Eight images of unusual animals. One shows a small dog-like creature with large ears and eyes, black fur with white spots, and an extra hind leg. Another depicts a creature with a dog-like body, four long, thin legs, and an elongated nose or horn. There's a small creature with a dog-like body, short wide ears, and a single horn on its forehead. One shows an anatomically unique animal resembling a combination of a dog, gazelle, and giraffe, with a chihuahua-like head, a short horn, and black polka dots. Another shows a peculiar creature with three legs, a feather-like tail, and a long neck tapering to a point. There is a horse or dog-like creature with three legs, a giraffe-shaped head, and a spotted wrinkled fabric or fur. Another shows an implausible animal with two long legs in front, a thick leg in the back, and a horn-like protrusion above its shoulder. Lastly, there's a depiction of a giraffe with minor imperfections, such as an extra horn-like protrusion and an additional tail.

Top row: Joshua Miele. Bottom row: Brandon Biggs. Via Midjourney. Eight images of giraffe-like creatures output my text prompts written by the two researchers. Photo courtesy of Cosmo Wenman

Eight images of creatures with elephant-like features. One presents a wooden or leathery creature standing on tree-trunk appendages, featuring a curved tusk and a trunk-like appendage. Another depicts a creature with elongated legs, curved tusks, and no ears. One is a mix of elephantine traits, including wing-like ears and trunk-like appendages, resting on a single leg. Another shows a creature with odd-shaped limbs, a pointed head, and a long trunk-like extension. A taxidermy-like creature resembling a decaying elephant with a curved tusk is shown on three legs. There is a creature with a moose or rhinoceros-shaped head, an upright horn, and some elephant-like features. Another shows a wildebeest-like animal with ram-like horns and distinctive lips, accompanied by a floating curving horn in a savanna environment. Lastly, an African elephant with very slight proportion deviations, like a thin trunk end, extra short tusk, and additional toes, is seen in a savannah-like setting.

Brandon Biggs. Eight images of elephantine creatures output by Midjourney from the text prompt “a large 4-legged animal with a long trunk, large ears, long tusks, hairless hide, and heavy.” Photo courtesy of Cosmo Wenman

Companies like Midjourney are trying to close that feedback loop by creating the ability to generate text from an image, which can already be done with models like OpenAI’s GPT-4. Such a back-and-forth system will get better and provide blind users with some feedback on generated images.
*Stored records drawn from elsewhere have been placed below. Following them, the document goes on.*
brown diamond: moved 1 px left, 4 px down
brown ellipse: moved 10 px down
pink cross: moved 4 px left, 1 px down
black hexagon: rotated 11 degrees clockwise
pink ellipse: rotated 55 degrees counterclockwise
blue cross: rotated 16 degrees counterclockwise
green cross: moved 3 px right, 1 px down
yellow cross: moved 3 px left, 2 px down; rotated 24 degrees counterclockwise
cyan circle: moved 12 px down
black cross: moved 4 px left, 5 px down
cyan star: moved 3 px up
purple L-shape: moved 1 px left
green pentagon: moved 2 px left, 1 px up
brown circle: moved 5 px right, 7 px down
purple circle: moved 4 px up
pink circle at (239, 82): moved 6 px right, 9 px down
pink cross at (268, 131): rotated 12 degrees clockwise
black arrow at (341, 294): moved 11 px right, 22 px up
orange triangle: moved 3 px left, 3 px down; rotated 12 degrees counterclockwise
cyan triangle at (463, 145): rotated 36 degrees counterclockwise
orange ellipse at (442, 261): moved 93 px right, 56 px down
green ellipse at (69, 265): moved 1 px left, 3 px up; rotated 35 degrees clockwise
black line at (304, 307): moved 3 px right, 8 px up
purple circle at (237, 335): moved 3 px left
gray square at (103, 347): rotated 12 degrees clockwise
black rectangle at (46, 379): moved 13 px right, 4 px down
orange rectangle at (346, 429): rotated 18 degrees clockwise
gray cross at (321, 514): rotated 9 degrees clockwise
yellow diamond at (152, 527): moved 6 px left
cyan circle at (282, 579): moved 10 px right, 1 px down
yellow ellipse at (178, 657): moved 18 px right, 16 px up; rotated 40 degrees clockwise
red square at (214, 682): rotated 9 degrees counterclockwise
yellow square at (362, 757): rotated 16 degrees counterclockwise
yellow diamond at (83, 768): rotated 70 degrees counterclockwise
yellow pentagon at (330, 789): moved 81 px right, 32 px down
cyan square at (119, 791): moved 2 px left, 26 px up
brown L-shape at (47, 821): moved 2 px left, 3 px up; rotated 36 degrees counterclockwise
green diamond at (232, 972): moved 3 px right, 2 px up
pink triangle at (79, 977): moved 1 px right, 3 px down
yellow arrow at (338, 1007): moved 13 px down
“When everyone can make beautiful imagery using these tools, who’s looking at it and why we’re looking at it is going to become more relevant,” Wenman said.

He said the team plans to curate their images into an exhibition and has discussed collaborating again to experiment with text-to-3D software. The artist plans to fabricate in bronze the 3D designs generated by the team’s text prompts.

“I think it’s important technology,” Wenman said of generative A.I. “I think the larger scale accessibility question, being able to integrate the thematic elemental make-up of a work, is really extraordinary. It’s essentially moveable type for visual rhetoric. That has never happened before.”